Cross sectional images of results from group B at different cell concentrations and with different pulse sequences. The cell concentrations are indicated in the top row, the pulse sequences are indicated on the left according to Table 1. A diffuse signal loss at a concentration of 500 cells can be seen in B9. In B11 the signal loss at 500 cells is not obvious at inspection. Both sequences were rated sensitive for a concentration of 500 cells by ROI analysis. The higher resolution of B9 can be easily identified. The main differences between these sequences are in-plane resolution and the averages, and therefore the scanning time. Comparing B9 and B1 (8 channel knee coil and 12 channel head coil) B1 appears to be noisier although the imaging parameters remain the same. In some slices an apparently irregular shape of the container can be noted. This is due to small air inclusions at the side of the gel bloc that result in signal voids melting with the black background. The actual form, size and material of the container was the same in all phantoms.
Table 2.
Results of group A and group B.
Figure 6.
Further analysis of the rater based evaluation.

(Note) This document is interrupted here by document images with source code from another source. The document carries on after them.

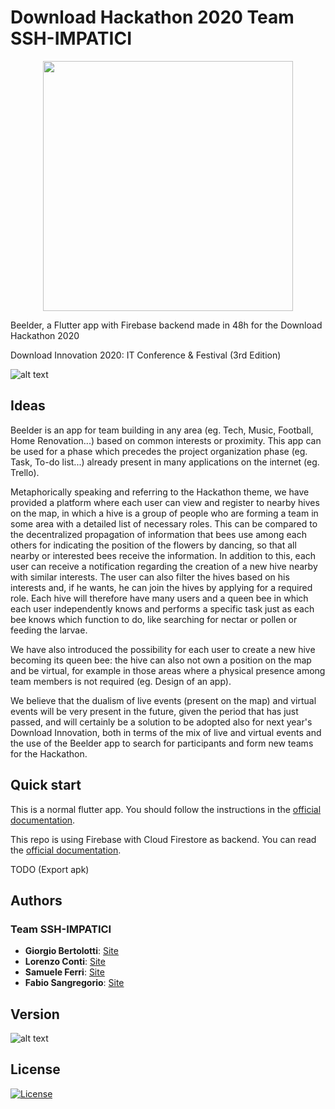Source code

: # Download Hackathon 2020 Team SSH-IMPATICI

<p align="center">
<img src="https://gitlab.com/download-event-2020/ssh_impatici/-/raw/master/beelder.jpeg" width="400">
</p>

Beelder, a Flutter app with Firebase backend made in 48h for the Download Hackathon 2020

Download Innovation 2020: IT Conference & Festival (3rd Edition)

![alt text](https://img.shields.io/badge/Language-English-infomrmational?style=for-the-badge)

## Ideas

Beelder is an app for team building in any area (eg. Tech, Music, Football, Home Renovation...) based on common interests or proximity. This app can be used for a phase which precedes the project organization phase (eg. Task, To-do list...) already present in many applications on the internet (eg. Trello).

Metaphorically speaking and referring to the Hackathon theme, we have provided a platform where each user can view and register to nearby hives on the map, in which a hive is a group of people who are forming a team in some area with a detailed list of necessary roles. This can be compared to the decentralized propagation of information that bees use among each others for indicating the position of the flowers by dancing, so that all nearby or interested bees receive the information. In addition to this, each user can receive a notification regarding the creation of a new hive nearby with similar interests. The user can also filter the hives based on his interests and, if he wants, he can join the hives by applying for a required role. Each hive will therefore have many users and a queen bee in which each user independently knows and performs a specific task just as each bee knows which function to do, like searching for nectar or pollen or feeding the larvae.

We have also introduced the possibility for each user to create a new hive becoming its queen bee: the hive can also not own a position on the map and be virtual, for example in those areas where a physical presence among team members is not required (eg. Design of an app).

We believe that the dualism of live events (present on the map) and virtual events will be very present in the future, given the period that has just passed, and will certainly be a solution to be adopted also for next year's Download Innovation, both in terms of the mix of live and virtual events and the use of the Beelder app to search for participants and form new teams for the Hackathon.

## Quick start

This is a normal flutter app. You should follow the instructions in the [official documentation](https://flutter.io/docs/get-started/install).

This repo is using Firebase with Cloud Firestore as backend. You can read the [official documentation](https://firebase.google.com/docs).

TODO (Export apk)

## Authors

### Team SSH-IMPATICI

-   **Giorgio Bertolotti**: [Site](https://bertolotti.dev/)
-   **Lorenzo Conti**: [Site](https://www.lorenzoconti.dev/#/)
-   **Samuele Ferri**: [Site](https://samuelexferri.com)
-   **Fabio Sangregorio**: [Site](https://fabio.sangregorio.dev/)

## Version

![alt text](https://img.shields.io/badge/Version-0.0.1-blue.svg?style=for-the-badge)

## License

[![License](https://img.shields.io/badge/License-MIT_License-blue.svg?style=for-the-badge)](https://badges.mit-license.org)
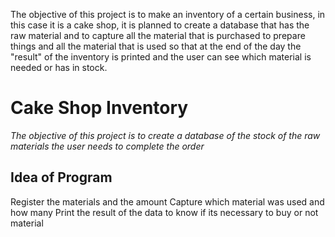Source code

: The objective of this project is to make an inventory of a certain business,
in this case it is a cake shop, it is planned to create a database that has
the raw material and to capture all the material that is purchased to prepare 
things and all the material that is used so that at the end of the day 
the "result" of the inventory is printed and the user can see which material
is needed or has in stock.


# Cake Shop Inventory

_The objective of this project is to create a database of the stock of the raw materials the user needs to complete the order_

## Idea of Program 

Register the materials and the amount
Capture which material was used and how many
Print the result of the data to know if its necessary to buy or not material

Images were rated and the Blinded Rater Value (BRV) was established as described in the methods section. Significant differences (p<0.05) are indicated by brackets. The grey area between a BRV of 1.25 and 3.75 indicates BRVs regarded as “probably not detectable” or “probably detectable”. (A) Differences in BRV in relation to slice thickness of the sequence are demonstrated, regardless of other sequence parameters, sequence type or amount of labeled cells. A lower slice thickness resulted in significantly lower BRVs indicating improved detectability of cells. (B) BRVs in relation to the number of labeled cells per layer are shown. Layers with higher cell counts result in significantly lower BRVs. (C) Relationship between BRV and the imaging sequence type (SWI or T2* weighted) is shown. Differences were not statistically significant.
Figure 7.
Results of the ROI based evaluation of examinations with the 12 channel coil.

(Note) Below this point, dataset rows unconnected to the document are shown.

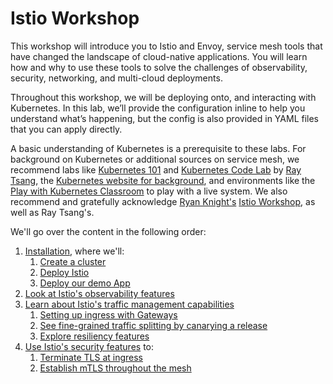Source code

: # Istio Workshop

This workshop will introduce you to Istio and Envoy, service mesh tools that have changed the landscape of cloud-native applications. You will learn how and why to use these tools to solve the challenges of observability, security, networking, and multi-cloud deployments.

Throughout this workshop, we will be deploying onto, and interacting with Kubernetes. In this lab, we’ll provide the configuration inline to help you understand what’s happening, but the config is also provided in YAML files that you can apply directly.

A basic understanding of Kubernetes is a prerequisite to these labs. For background on Kubernetes or additional sources on service mesh, we recommend labs like [Kubernetes 101](http://saturnism.me/talk/kubernetes-101) and [Kubernetes Code Lab](http://bit.ly/k8s-lab) by [Ray Tsang](https://saturnism.me/about/), the [Kubernetes website for background](https://kubernetes.io/docs/tutorials/kubernetes-basics/), and environments like the [Play with Kubernetes Classroom](https://training.play-with-kubernetes.com/) to play with a live system. We also recommend and gratefully acknowledge [Ryan Knight's](https://twitter.com/knight_cloud) [Istio Workshop](https://github.com/retroryan/istio-workshop), as well as Ray Tsang's.

We'll go over the content in the following order:
1. [Installation](modules/install/), where we'll:
    1. [Create a cluster](modules/install/cluster/)
    2. [Deploy Istio](modules/install/istio/)
    4. [Deploy our demo App](modules/install/app/)
2. [Look at Istio's observability features](modules/observability/)
3. [Learn about Istio's traffic management capabilities](modules/traffic)
    1. [Setting up ingress with Gateways](modules/traffic/ingress)
    2. [See fine-grained traffic splitting by canarying a release](modules/traffic/routing)
    3. [Explore resiliency features](modules/traffic/resiliency)
4. [Use Istio's security features](modules/security) to:
    1. [Terminate TLS at ingress](modules/security/ingress)
    2. [Establish mTLS throughout the mesh](modules/security/mtls)
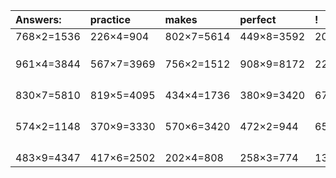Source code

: | Answers: | practice | makes | perfect | ! |
| :--- | :--- | :--- | :--- | :--- |
| 768×2=1536 | 226×4=904 | 802×7=5614 | 449×8=3592 | 203×6=1218 | 
|   |   |   |   |   | 
|   |   |   |   |   | 
|   |   |   |   |   | 
| 961×4=3844 | 567×7=3969 | 756×2=1512 | 908×9=8172 | 229×3=687 | 
|   |   |   |   |   | 
|   |   |   |   |   | 
|   |   |   |   |   | 
|   |   |   |   |   | 
| 830×7=5810 | 819×5=4095 | 434×4=1736 | 380×9=3420 | 678×2=1356 | 
|   |   |   |   |   | 
|   |   |   |   |   | 
|   |   |   |   |   | 
|   |   |   |   |   | 
| 574×2=1148 | 370×9=3330 | 570×6=3420 | 472×2=944 | 652×3=1956 | 
|   |   |   |   |   | 
|   |   |   |   |   | 
|   |   |   |   |   | 
|   |   |   |   |   | 
| 483×9=4347 | 417×6=2502 | 202×4=808 | 258×3=774 | 130×9=1170 | 
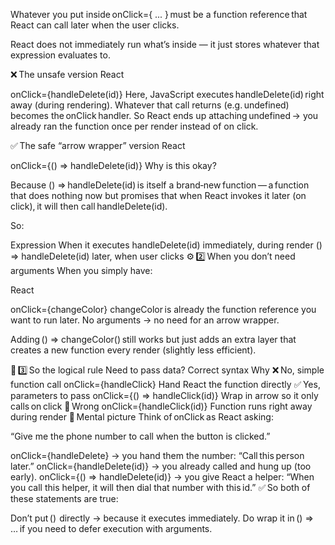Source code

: Whatever you put inside onClick={ ... } must be a function reference that React can call later when the user clicks.

React does not immediately run what’s inside — it just stores whatever that expression evaluates to.

❌ The unsafe version
React

onClick={handleDelete(id)}
Here, JavaScript executes handleDelete(id) right away (during rendering).
Whatever that call returns (e.g. undefined) becomes the onClick handler.
So React ends up attaching undefined → you already ran the function once per render instead of on click.

✅ The safe “arrow wrapper” version
React

onClick={() => handleDelete(id)}
Why is this okay?

Because () => handleDelete(id) is itself a brand‑new function — a function that does nothing now but promises that when React invokes it later (on click), it will then call handleDelete(id).

So:

Expression When it executes
handleDelete(id) immediately, during render
() => handleDelete(id) later, when user clicks
⚙️ 2️⃣ When you don’t need arguments
When you simply have:

React

onClick={changeColor}
changeColor is already the function reference you want to run later.
No arguments → no need for an arrow wrapper.

Adding () => changeColor() still works but just adds an extra layer that creates a new function every render (slightly less efficient).

🧩 3️⃣ So the logical rule
Need to pass data? Correct syntax Why
❌ No, simple function call onClick={handleClick} Hand React the function directly
✅ Yes, parameters to pass onClick={() => handleClick(id)} Wrap in arrow so it only calls on click
🚫 Wrong onClick={handleClick(id)} Function runs right away during render
💬 Mental picture
Think of onClick as React asking:

“Give me the phone number to call when the button is clicked.”

onClick={handleDelete} → you hand them the number: “Call this person later.”
onClick={handleDelete(id)} → you already called and hung up (too early).
onClick={() => handleDelete(id)} → you give React a helper:
“When you call this helper, it will then dial that number with this id.”
✅ So both of these statements are true:

Don’t put ()  directly → because it executes immediately.
Do wrap it in () => … if you need to defer execution with arguments.
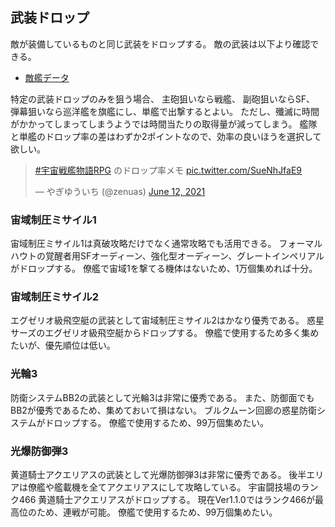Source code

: ## 武装ドロップ

敵が装備しているものと同じ武装をドロップする。
敵の武装は以下より確認できる。

* [敵艦データ](https://docs.google.com/spreadsheets/d/1VJwT5TLADusvgFh__hNiPMehEG7NptADB-4GO-5hSI4/edit?usp=sharing)

特定の武装ドロップのみを狙う場合、
主砲狙いなら戦艦、
副砲狙いならSF、
弾幕狙いなら巡洋艦を旗艦にし、単艦で出撃するとよい。
ただし、殲滅に時間がかかってしまってしまうようでは時間当たりの取得量が減ってしまう。
艦隊と単艦のドロップ率の差はわずか2ポイントなので、効率の良いほうを選択して欲しい。

<blockquote class="twitter-tweet"><p lang="ja" dir="ltr"><a href="https://twitter.com/hashtag/%E5%AE%87%E5%AE%99%E6%88%A6%E8%89%A6%E7%89%A9%E8%AA%9ERPG?src=hash&amp;ref_src=twsrc%5Etfw">#宇宙戦艦物語RPG</a> のドロップ率メモ <a href="https://t.co/SueNhJfaE9">pic.twitter.com/SueNhJfaE9</a></p>&mdash; やぎゆういち (@zenuas) <a href="https://twitter.com/zenuas/status/1403690220298465281?ref_src=twsrc%5Etfw">June 12, 2021</a></blockquote> <script async src="https://platform.twitter.com/widgets.js" charset="utf-8"></script>


### 宙域制圧ミサイル1
宙域制圧ミサイル1は真破攻略だけでなく通常攻略でも活用できる。
フォーマルハウトの覚醒者用SFオーディーン、強化型オーディーン、グレートインペリアルがドロップする。
僚艦で宙域1を撃てる機体はないため、1万個集めれば十分。

### 宙域制圧ミサイル2
エグゼリオ級飛空艇の武装として宙域制圧ミサイル2はかなり優秀である。
惑星サーズのエグゼリオ級飛空艇からドロップする。
僚艦で使用するため多く集めたいが、優先順位は低い。

### 光輪3
防衛システムBB2の武装として光輪3は非常に優秀である。
また、防御面でもBB2が優秀であるため、集めておいて損はない。
ブルクムーン回廊の惑星防衛システムがドロップする。
僚艦で使用するため、99万個集めたい。

### 光爆防御弾3
黄道騎士アクエリアスの武装として光爆防御弾3は非常に優秀である。
後半エリアは僚艦や艦載機を全てアクエリアスにして攻略している。
宇宙闘技場のランク466 黄道騎士アクエリアスがドロップする。
現在Ver1.1.0ではランク466が最高位のため、連戦が可能。
僚艦で使用するため、99万個集めたい。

Results obtained by using SWI (phantoms B1 to B4) and T2* (phantoms B5 to) sequences are listed separately. According to Figure 3, on the x-axis the individual slices of the phantoms are represented consecutively, with the mean signal intensity for each slice on the y-axis (the actual axes have been removed to make the figure more clear). The dashed lines represent the 0.95 confidence interval, the straight lines represent the mean signal intensity. The amount of labeled MSC per layer is indicated for each graph in numbers below the graph. The graphs represent the changes of the mean signal intensity with each data point representing the mean signal intensity measured in a particular slice. Sequences with a lower slice thickness (i.e. better resolution of data points) depict the signal loss due to labeled MSC better than sequences with a higher slice thickness (i.e. B1 vs. B8). A similar slice thickness leads to a relatively great similarity of the performance of T2* and SWI sequences (i.e. B1 vs. B5). These graphical results are also noted quantitatively in Table 2. There are positive and negative peaks present in regions below the 100 cells layer (i.e. B2 or B5). These are artificial peaks due to inhomogeneities of the phantoms in the 0 cell layer and in the 100,000 non labeled MSC layers.
Figure 8.
Results of the ROI based evaluation of examinations with the 8 channel coil.

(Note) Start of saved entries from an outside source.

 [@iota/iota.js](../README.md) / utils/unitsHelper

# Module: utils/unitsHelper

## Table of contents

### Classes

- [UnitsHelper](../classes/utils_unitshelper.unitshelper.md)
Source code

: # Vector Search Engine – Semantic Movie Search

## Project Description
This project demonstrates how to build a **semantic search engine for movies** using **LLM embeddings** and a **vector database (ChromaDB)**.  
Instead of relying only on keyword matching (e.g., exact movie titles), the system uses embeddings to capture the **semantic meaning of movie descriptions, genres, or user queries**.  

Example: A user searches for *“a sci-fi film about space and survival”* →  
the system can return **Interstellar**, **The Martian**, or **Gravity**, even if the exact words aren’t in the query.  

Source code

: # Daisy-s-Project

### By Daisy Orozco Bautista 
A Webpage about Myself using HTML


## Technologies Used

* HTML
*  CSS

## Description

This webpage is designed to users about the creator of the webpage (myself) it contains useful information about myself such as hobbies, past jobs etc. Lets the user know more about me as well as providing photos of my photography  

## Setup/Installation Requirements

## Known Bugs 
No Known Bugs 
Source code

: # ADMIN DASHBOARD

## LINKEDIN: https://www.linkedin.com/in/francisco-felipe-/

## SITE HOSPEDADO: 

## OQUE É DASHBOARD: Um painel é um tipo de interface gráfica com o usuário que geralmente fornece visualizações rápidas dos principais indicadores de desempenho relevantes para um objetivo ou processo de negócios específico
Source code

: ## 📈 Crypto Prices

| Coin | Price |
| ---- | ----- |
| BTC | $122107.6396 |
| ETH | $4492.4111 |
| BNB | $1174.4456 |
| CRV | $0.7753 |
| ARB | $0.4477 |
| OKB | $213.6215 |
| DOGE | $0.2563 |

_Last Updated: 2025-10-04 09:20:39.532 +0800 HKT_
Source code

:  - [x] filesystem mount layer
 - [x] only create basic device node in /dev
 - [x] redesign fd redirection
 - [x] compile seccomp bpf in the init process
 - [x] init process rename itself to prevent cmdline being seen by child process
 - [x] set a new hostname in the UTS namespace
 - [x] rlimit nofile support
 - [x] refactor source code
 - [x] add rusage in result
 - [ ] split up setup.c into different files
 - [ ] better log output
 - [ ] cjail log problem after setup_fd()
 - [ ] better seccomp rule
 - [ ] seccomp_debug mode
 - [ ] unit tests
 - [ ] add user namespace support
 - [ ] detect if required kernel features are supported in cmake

As in Figure 7 results obtained by using SWI (phantoms B9 to B12) and T2* (phantoms B13 to B16) sequences are listed separately. The form of the graphs is the same as in figure 7. Again sequences with a lower slice thickness (i.e. better resolution of data points) depict the signal loss due to labeled MSC better than sequences with a greater slice thickness (i.e. B11 vs. B16). With the knee coil, significant peaks at layers containing 500 labeled MSC could be identified (i.e. B9, see also table 2).
Figure 9.
Signal intensity versus artifact-index (SivA).
Statistically significant differences (p<0.05) are indicated by brackets above the data points. Larger amounts of cells per layer generate a higher SIvA indicating a better differentiation between signal drops induced by artifacts and signal drops induced by labeled cells.